In the listing that follows, locate the line containing "Rendered at 1241 by 1754 pixels." and the line containing "Identify the document". Retype exactly those two lines and every line between them, and nothing more.

- [SUPPLIED DATA]:
::::::::::
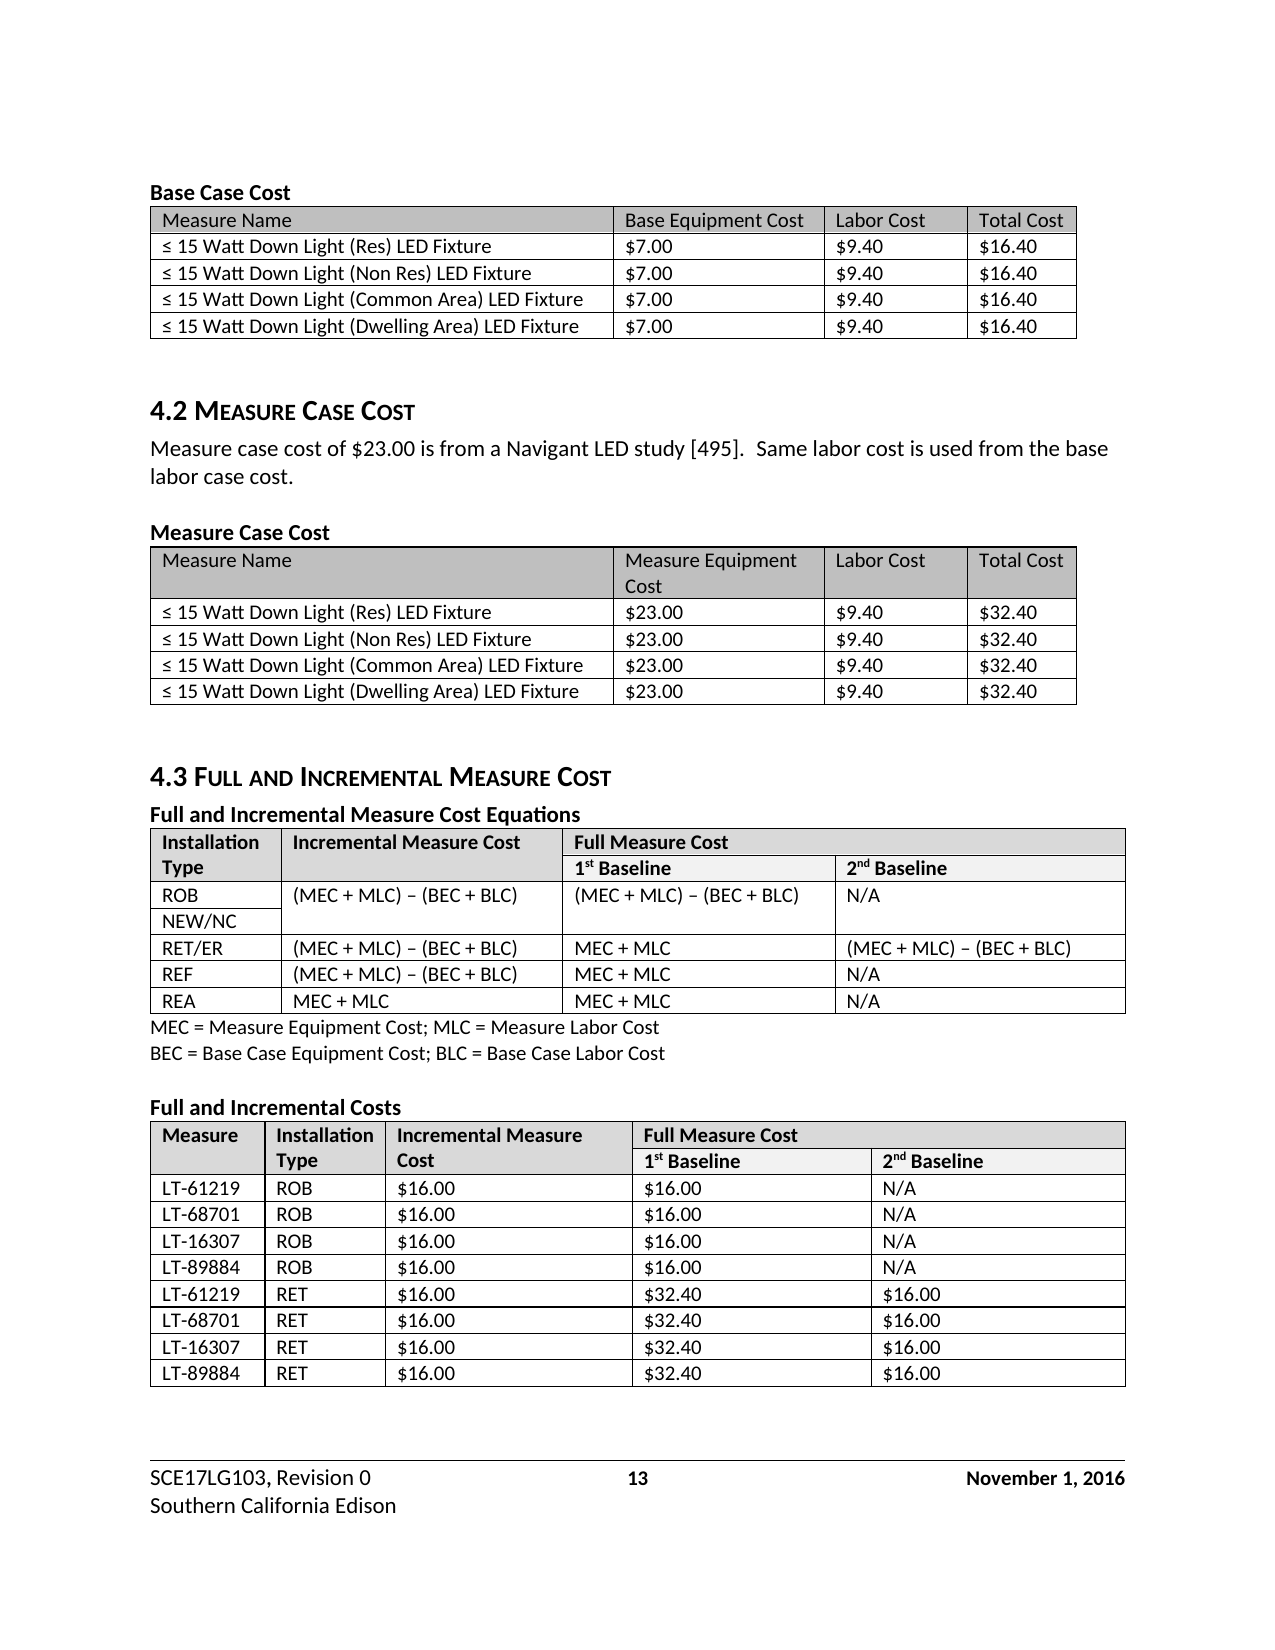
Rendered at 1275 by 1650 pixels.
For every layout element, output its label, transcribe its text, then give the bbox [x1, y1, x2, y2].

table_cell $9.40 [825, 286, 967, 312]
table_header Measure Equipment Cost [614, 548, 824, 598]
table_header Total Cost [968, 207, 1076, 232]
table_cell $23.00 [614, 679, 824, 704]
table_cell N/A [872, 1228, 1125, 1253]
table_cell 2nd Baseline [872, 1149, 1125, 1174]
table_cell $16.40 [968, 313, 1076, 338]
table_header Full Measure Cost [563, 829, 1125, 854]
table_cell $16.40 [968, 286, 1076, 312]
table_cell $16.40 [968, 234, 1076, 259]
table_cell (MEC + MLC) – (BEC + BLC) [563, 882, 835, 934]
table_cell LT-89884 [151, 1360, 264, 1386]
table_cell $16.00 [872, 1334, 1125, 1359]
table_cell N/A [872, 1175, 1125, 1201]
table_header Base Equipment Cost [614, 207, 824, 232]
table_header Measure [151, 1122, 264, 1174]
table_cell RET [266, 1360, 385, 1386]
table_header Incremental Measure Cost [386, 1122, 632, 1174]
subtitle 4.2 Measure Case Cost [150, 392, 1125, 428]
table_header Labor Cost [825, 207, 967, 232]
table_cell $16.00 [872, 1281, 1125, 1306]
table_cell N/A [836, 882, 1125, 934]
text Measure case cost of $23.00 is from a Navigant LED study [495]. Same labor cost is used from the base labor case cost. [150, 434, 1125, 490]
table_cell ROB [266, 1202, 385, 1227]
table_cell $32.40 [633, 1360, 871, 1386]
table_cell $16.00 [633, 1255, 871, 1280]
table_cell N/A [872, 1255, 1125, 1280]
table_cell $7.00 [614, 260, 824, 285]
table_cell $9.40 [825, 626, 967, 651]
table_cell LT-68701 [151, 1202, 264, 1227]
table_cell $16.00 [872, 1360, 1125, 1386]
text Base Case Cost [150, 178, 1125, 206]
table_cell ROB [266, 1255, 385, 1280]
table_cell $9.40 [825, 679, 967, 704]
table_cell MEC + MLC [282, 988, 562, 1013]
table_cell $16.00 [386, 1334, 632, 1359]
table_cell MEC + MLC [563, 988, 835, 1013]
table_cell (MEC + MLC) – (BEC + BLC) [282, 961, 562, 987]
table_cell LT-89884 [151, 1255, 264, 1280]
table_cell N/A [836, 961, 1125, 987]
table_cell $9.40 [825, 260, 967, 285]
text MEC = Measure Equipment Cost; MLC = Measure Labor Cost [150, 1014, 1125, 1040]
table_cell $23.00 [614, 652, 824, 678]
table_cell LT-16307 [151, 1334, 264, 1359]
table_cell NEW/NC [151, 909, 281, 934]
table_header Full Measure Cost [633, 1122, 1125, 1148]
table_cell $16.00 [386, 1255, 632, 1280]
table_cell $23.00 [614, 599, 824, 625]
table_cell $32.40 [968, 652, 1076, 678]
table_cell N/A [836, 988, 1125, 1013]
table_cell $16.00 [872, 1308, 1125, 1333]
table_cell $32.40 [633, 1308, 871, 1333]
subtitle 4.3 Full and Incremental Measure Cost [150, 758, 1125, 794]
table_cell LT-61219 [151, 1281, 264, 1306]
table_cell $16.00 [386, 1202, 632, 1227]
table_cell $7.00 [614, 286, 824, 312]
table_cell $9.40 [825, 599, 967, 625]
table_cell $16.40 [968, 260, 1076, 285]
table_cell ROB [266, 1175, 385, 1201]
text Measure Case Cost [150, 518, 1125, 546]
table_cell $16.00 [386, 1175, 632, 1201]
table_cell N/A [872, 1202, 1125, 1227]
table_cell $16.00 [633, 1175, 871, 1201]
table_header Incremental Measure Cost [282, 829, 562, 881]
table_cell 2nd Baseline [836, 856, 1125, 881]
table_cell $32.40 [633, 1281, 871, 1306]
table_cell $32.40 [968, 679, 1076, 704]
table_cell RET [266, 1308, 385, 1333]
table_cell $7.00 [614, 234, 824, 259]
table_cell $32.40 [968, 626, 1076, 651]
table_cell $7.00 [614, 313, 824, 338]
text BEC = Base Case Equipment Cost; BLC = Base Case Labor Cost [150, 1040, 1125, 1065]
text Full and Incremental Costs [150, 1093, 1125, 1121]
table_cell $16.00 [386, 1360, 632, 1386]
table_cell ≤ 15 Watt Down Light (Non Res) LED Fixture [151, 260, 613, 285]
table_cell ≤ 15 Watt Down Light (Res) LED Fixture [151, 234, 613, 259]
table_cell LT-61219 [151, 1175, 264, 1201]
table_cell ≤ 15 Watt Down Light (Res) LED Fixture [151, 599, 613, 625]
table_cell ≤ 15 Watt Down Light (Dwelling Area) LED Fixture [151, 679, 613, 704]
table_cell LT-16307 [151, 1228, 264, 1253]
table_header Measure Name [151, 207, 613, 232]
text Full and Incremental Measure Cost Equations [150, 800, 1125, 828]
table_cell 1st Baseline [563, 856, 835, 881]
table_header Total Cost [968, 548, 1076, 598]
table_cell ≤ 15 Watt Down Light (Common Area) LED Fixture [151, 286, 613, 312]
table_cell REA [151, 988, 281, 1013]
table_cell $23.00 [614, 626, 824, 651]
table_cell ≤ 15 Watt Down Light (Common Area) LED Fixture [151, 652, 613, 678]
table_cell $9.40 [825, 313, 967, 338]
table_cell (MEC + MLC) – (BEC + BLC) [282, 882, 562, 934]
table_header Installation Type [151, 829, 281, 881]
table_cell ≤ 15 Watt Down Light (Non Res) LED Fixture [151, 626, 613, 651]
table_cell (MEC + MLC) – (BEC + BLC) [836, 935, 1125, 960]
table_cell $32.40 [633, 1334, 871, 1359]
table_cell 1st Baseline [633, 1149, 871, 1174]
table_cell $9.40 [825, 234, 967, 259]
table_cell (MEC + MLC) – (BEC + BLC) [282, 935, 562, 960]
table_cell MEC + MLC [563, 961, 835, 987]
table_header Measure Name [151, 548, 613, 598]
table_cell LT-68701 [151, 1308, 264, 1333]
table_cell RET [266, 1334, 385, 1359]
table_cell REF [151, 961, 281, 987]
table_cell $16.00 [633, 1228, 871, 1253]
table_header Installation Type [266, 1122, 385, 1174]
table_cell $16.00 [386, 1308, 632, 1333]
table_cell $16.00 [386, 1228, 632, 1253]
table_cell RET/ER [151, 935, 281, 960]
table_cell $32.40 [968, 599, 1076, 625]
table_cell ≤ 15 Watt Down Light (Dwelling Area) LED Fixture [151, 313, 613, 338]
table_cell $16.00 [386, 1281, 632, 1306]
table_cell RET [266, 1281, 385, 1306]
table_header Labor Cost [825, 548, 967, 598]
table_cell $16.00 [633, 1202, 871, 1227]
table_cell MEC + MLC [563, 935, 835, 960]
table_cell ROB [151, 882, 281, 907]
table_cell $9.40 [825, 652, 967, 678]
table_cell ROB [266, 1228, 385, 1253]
::::::::::
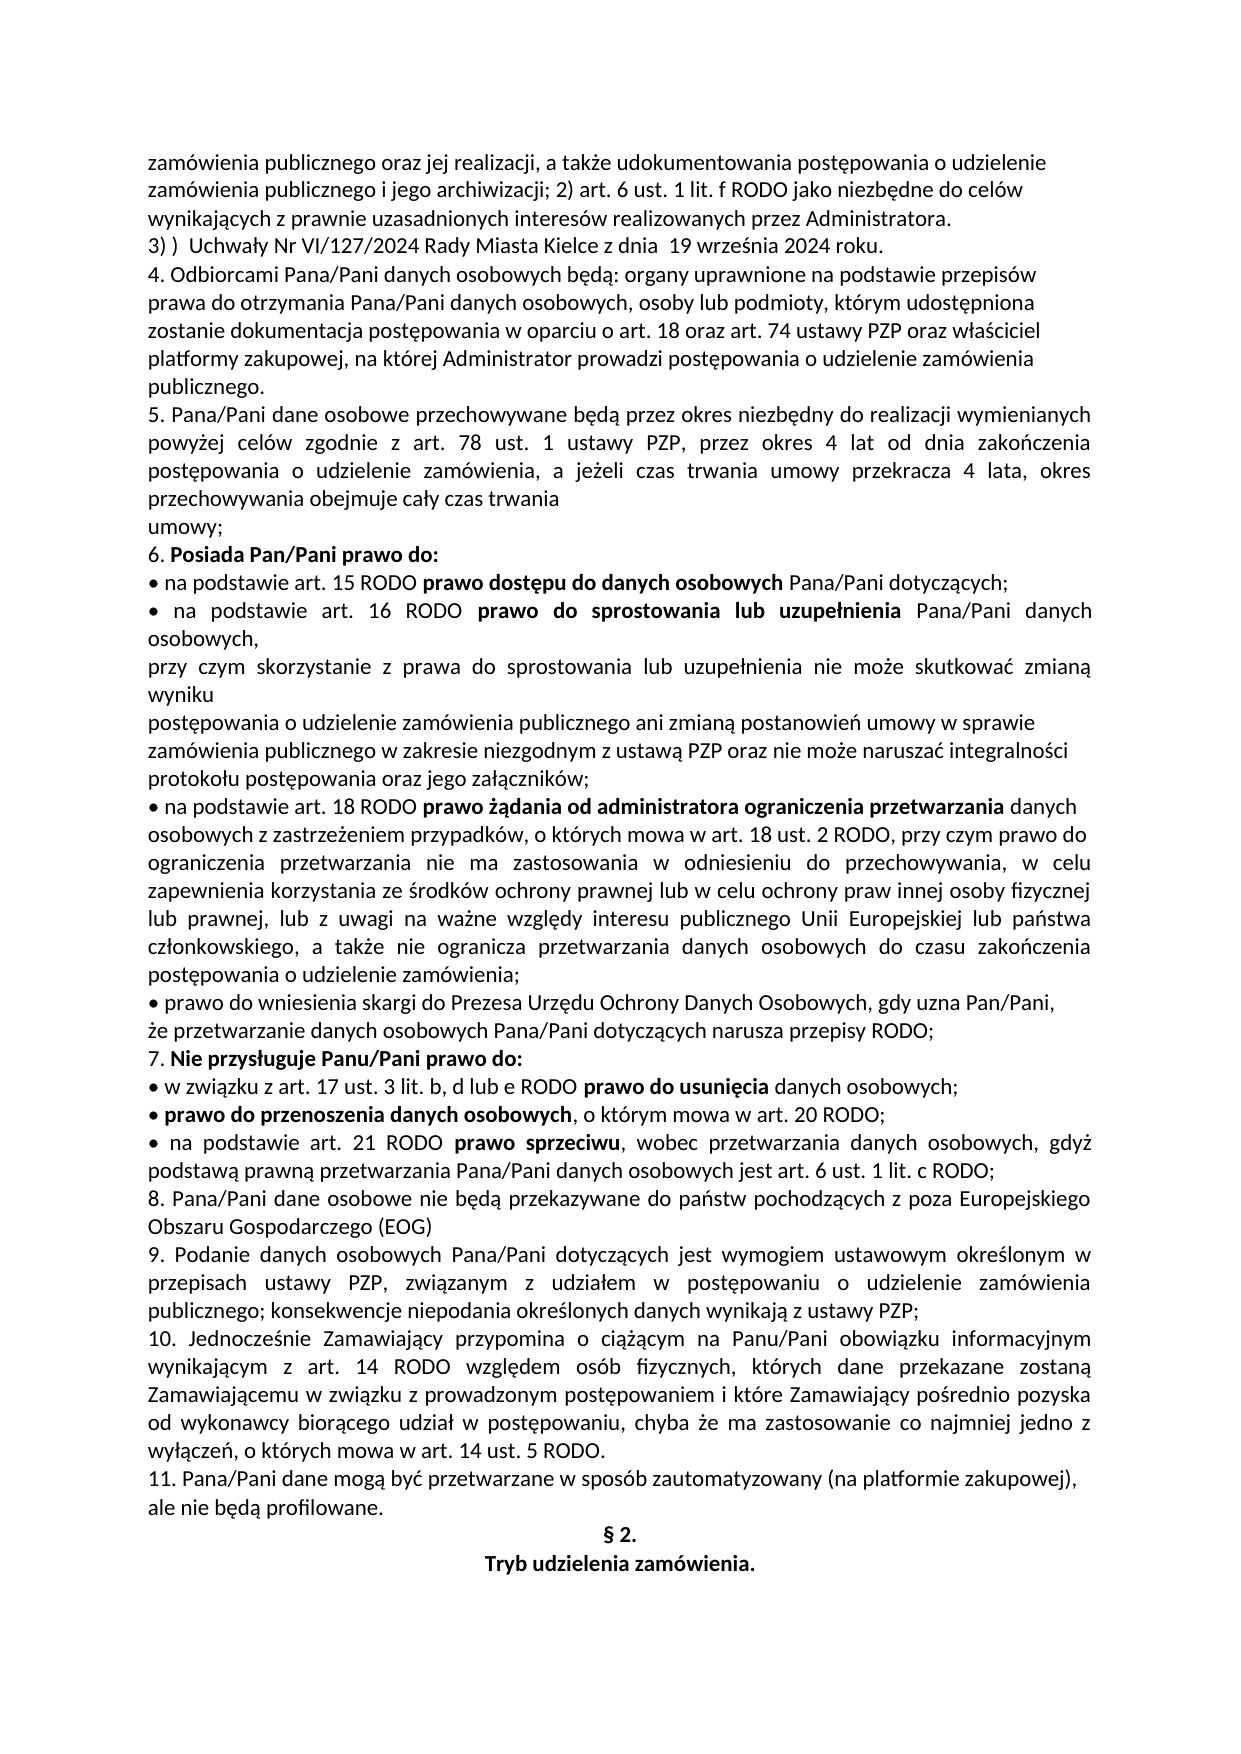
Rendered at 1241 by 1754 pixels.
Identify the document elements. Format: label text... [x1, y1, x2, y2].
::::::::::
- [SOLUTION FOR THIS EXERCISE]:
Rendered at 1241 by 1754 pixels.
Identify the document elements. Format: label text... [x1, y1, x2, y2].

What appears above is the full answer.